There are prizes in this obstetrical version of "Beat the Clock"--publicity for obstetricians and their hospitals, celebrity status for the lucky infant and, for the parents, sometimes a shower of gifts ranging from diapers and infant formula to college scholarships.

But recently, medical leaders have criticized the "circus" atmosphere surrounding some of these births.

Joining them were medical ethicists, feminists and advocates of natural birthing methods who worry that tampering with the birth process--either by significantly slowing it down, speeding it up or scheduling a Cesarean section for convenience rather than medical necessity--could be risky.

Doctors note that deliveries scheduled primarily for convenience are still rare--and expressly forbidden by guidelines from the American College of Obstetrics and Gynecology. Also, after reading press accounts of this New Year's stroke-of-midnight births, many doctors said they did not believe most of the Jan. 1 deliveries in Southern California were particularly dangerous.

Still, the race for "the baby of the decade" produced widespread concern.

"I don't think we should take something as serious as the birth of a baby into a contest," said Dr. William G. Plested, a Santa Monica cardiovascular surgeon who is president of the California Medical Assn. "The primary interest of the physician should be the protection of his patients, both the mother and child."

Agreed University of Minnesota bioethicist Arthur Caplan, "Anything that is done for reasons other than the health of the patient is not consistent with good medical ethics."

Special Deliveries

It is risky to engage in practices that could lead to something worse, Caplan said.

" 'Let's push at 11:59' could lead to inducing labor at 10 so we get a delivery at 12:01," he said. "There's some danger that what starts out as cute or humanitarian might slide into getting competitive and dangerous."

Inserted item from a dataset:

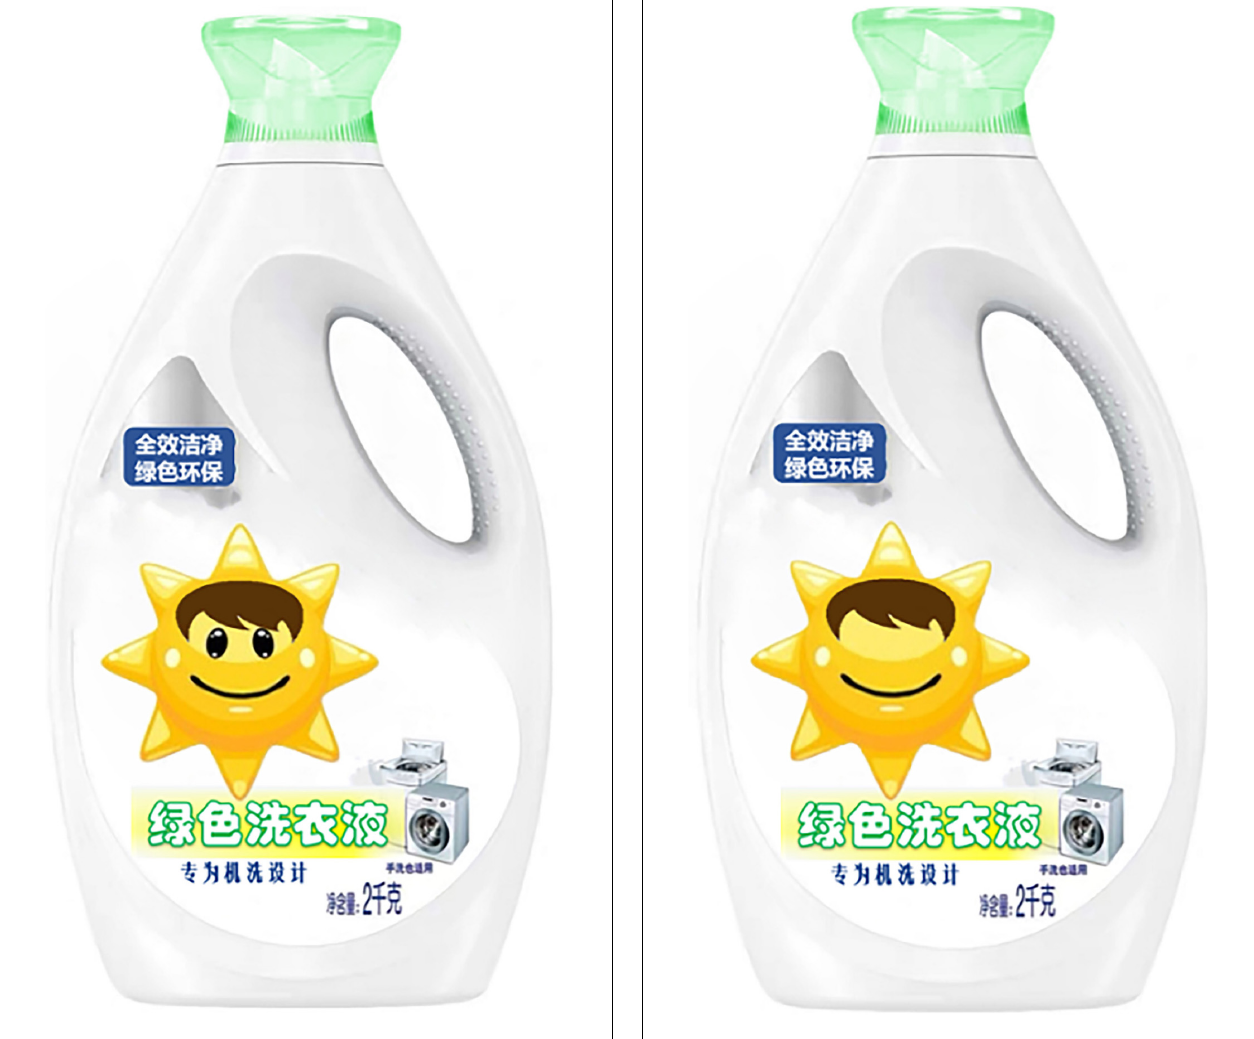
more representative green air conditioner (Lao, 2013) was selected as a stimulus for study 3.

Actually, the practice of scheduling deliveries for reasons beyond the medical ones is an old one, doctors and patients said.

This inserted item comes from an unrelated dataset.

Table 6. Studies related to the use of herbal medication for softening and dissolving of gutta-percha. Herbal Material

They cited births that have been arranged to coincide with a doctor's office hours, a mother-to-be's "lucky day" or a father's desire to take a year-end tax deduction.

There is also a widespread suspicion, roundly denied by obstetricians, that timed births benefit doctors who have season tickets to sporting or theatrical events, said Jay Hathaway of Sherman Oaks, executive director of a national group promoting a child birth method called the Bradley Method.

But pregnant women--some of them quite prominent--have often demanded carefully timed deliveries themselves.

Marilyn Quayle, the vice president's wife, reportedly told her doctor to induce labor around the due date of her first child to ensure she would be able to take a scheduled bar exam. As a result, friends said, with her son newly delivered, the new mother took her exam seated gingerly on a rubber doughnut cushion.

England's Duchess of York, Sarah Ferguson, also had her baby early, reportedly because she was tired of being pregnant. Told that her labor probably would not start for three or four more days, the 28-year-old wife of Prince Andrew had her labor induced, delivering a 6-pound, 12-ounce baby Aug. 8, 1988--or 8/8/88--a date numerologists promptly declared as the luckiest in the century.

Induced labor for convenience came into vogue in the United States during the 1960s and early 1970s, experts on maternal health said, after the discovery that the drugs oxytocin and Pitocin could speed up labor.

During that era, one Philadelphia mother-to-be said she found herself an unwitting guinea pig for "speeded-up labor" 17 years ago when she entered a birthing center on Christmas Day to deliver her third son.